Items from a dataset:
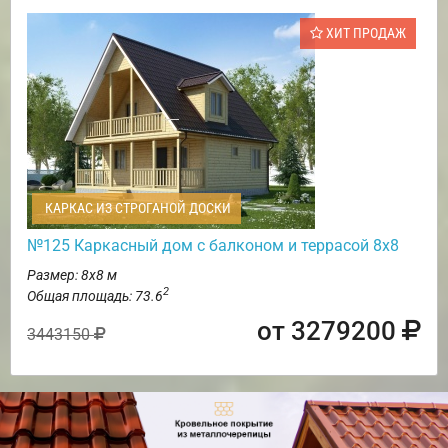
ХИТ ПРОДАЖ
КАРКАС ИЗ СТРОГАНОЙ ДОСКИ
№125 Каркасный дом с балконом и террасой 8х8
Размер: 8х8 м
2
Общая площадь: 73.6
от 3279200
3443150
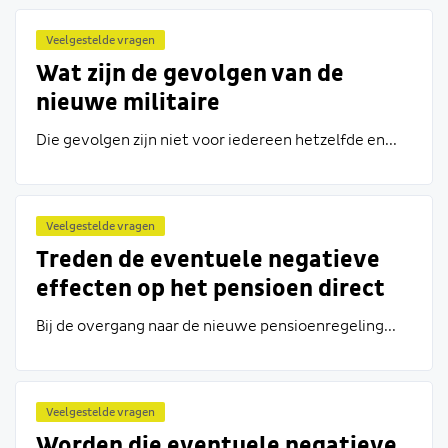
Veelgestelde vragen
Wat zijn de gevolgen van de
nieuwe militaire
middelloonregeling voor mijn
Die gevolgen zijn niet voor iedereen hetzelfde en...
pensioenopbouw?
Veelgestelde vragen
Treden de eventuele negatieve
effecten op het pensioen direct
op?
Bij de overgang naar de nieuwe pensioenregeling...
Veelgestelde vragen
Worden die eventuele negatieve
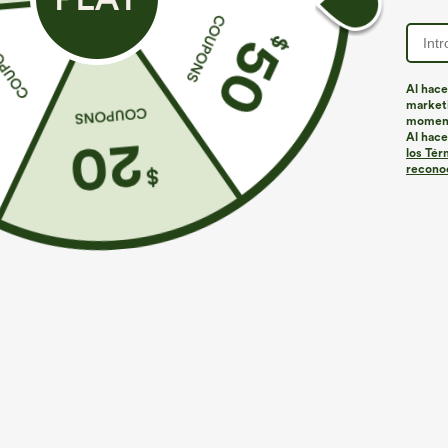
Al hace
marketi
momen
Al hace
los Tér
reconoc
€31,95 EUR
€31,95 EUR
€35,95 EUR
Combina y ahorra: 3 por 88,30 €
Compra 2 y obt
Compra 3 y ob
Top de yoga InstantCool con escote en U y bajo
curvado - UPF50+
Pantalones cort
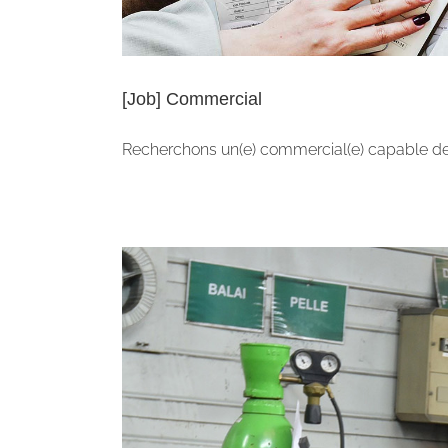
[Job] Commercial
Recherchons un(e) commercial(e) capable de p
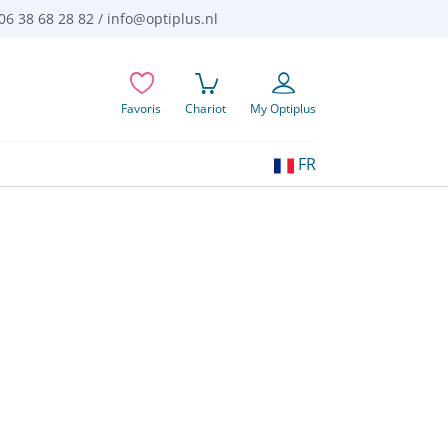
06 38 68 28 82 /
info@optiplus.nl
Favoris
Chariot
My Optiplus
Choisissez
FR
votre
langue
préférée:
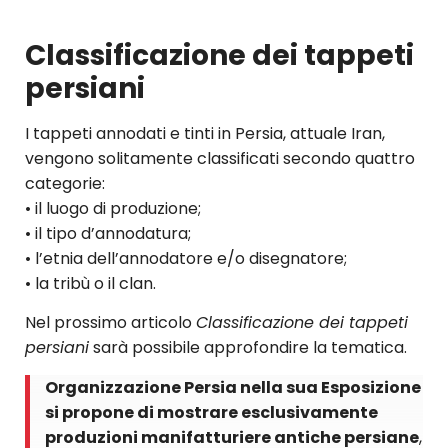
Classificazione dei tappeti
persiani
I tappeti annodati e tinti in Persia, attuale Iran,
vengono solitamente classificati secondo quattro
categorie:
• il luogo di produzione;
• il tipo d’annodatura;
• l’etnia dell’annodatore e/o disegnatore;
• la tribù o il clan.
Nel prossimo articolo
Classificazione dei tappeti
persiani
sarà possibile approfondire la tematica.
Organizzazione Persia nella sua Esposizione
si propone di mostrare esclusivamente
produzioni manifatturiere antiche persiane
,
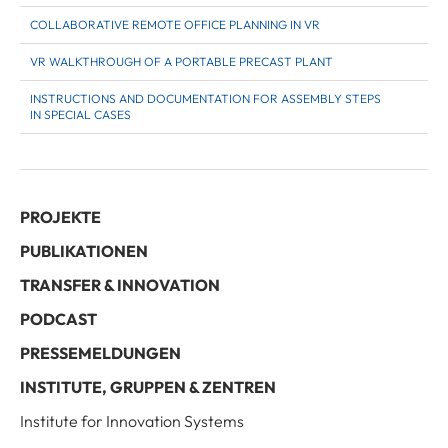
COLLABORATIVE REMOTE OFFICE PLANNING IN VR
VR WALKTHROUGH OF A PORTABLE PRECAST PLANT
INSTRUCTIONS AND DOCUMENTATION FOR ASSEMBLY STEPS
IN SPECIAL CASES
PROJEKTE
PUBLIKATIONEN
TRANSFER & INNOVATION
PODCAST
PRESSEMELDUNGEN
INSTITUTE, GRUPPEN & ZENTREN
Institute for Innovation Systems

| WORK TO BE COMPLETED |
Your copy should hold only the lines above from the one containing "nieuwe militaire" through the one containing "Organizzazione Persia nella sua Esposizione", exactly as written and free of pictures.

| WRITTEN RESPONSE |
nieuwe militaire
middelloonregeling voor mijn
Die gevolgen zijn niet voor iedereen hetzelfde en...
pensioenopbouw?
Veelgestelde vragen
Treden de eventuele negatieve
effecten op het pensioen direct
op?
Bij de overgang naar de nieuwe pensioenregeling...
Veelgestelde vragen
Worden die eventuele negatieve
Al hace
marketi
momen
Al hace
los Tér
reconoc
€31,95 EUR
€31,95 EUR
€35,95 EUR
Combina y ahorra: 3 por 88,30 €
Compra 2 y obt
Compra 3 y ob
Top de yoga InstantCool con escote en U y bajo
curvado - UPF50+
Pantalones cort
[Job] Commercial
Recherchons un(e) commercial(e) capable de p
06 38 68 28 82 /
info@optiplus.nl
Favoris
Chariot
My Optiplus
Choisissez
FR
votre
langue
préférée:
Classificazione dei tappeti
persiani
I tappeti annodati e tinti in Persia, attuale Iran,
vengono solitamente classificati secondo quattro
categorie:
• il luogo di produzione;
• il tipo d’annodatura;
• l’etnia dell’annodatore e/o disegnatore;
• la tribù o il clan.
Nel prossimo articolo
Classificazione dei tappeti
persiani
sarà possibile approfondire la tematica.
Organizzazione Persia nella sua Esposizione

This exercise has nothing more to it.